Have you ever needed to know whether a system license is an OEM, retail, or volume license? The Slmgr -dli command shows your Windows version (e.g., Vista Ultimate, Server Enterprise), the final five characters in your product key, the licensing state, whether you’ve activated, and—if not yet activated—how many minutes you have left. The Slmgr -dlv command also reveals that information, along with a few more activation details and several URLs to places on Microsoft’s site that appear not to work anymore.

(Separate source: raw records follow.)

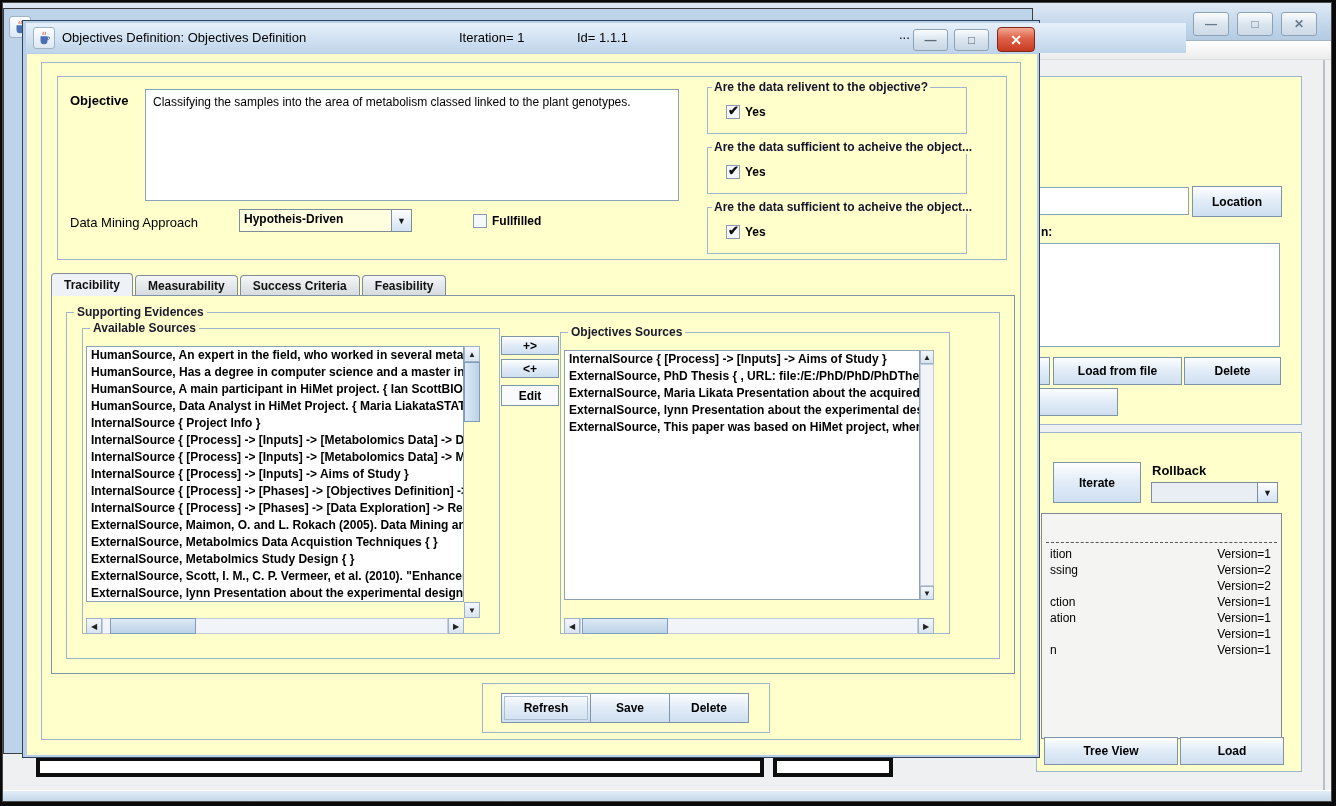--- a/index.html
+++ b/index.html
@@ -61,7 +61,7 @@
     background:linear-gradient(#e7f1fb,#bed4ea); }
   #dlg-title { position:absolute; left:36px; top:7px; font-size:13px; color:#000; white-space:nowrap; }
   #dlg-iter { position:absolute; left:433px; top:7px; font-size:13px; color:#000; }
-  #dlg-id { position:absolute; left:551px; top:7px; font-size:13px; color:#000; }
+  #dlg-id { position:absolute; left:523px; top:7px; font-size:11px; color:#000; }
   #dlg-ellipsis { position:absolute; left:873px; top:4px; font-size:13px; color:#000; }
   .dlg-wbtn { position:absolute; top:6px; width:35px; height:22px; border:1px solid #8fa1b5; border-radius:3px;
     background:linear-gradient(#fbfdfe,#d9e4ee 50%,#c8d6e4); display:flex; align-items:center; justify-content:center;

Finally, suppose you don’t yet want to activate your copy of Windows for some reason. Vista gives you a 30-day grace period, and Server 2008 gives you 60 days, but both OSs also let you reset those grace periods four times, making Vista’s actual grace period about 120 days and Server 2008’s about 240 days. To reset it, just open an elevated command prompt and type

slmgr -rearm

Take Control
If you’re running Slmgr for the first time to do anything but activate a system, you might notice that it’s slow. I suspect that the extremely complex mathematics underlying product-key and license verification add up to one of the most important weapons in Microsoft’s arsenal in its war on piracy—although no one at Microsoft has ever confirmed this suspicion. Regardless, dealing with activation is no fun, but at least Slmgr lets you take greater control of it.

End of Article



Reader Comments
I heard that if you purchase computers from Dell, HP or other brand name without Windows Vista installed the manufactures alter the BIOS so the computers will not be able to use KMS server for activation. Do you have any information on this?

marcelon December 08, 2008 (Article Rating: )


SLMGR -DLV returns verbose output on the currently installed licenses but the "several URLs to places Microsoft's site that appear not to work anymore" is incorrect. The URLs listed are web service (SOAP) interfaces which SLMGR uses to post the necessary product, nstall & machine details needed to procure a license. If you inspect the URLs using a browser you can follow a link to the complete WSDL description of the SOAP interfaces for each.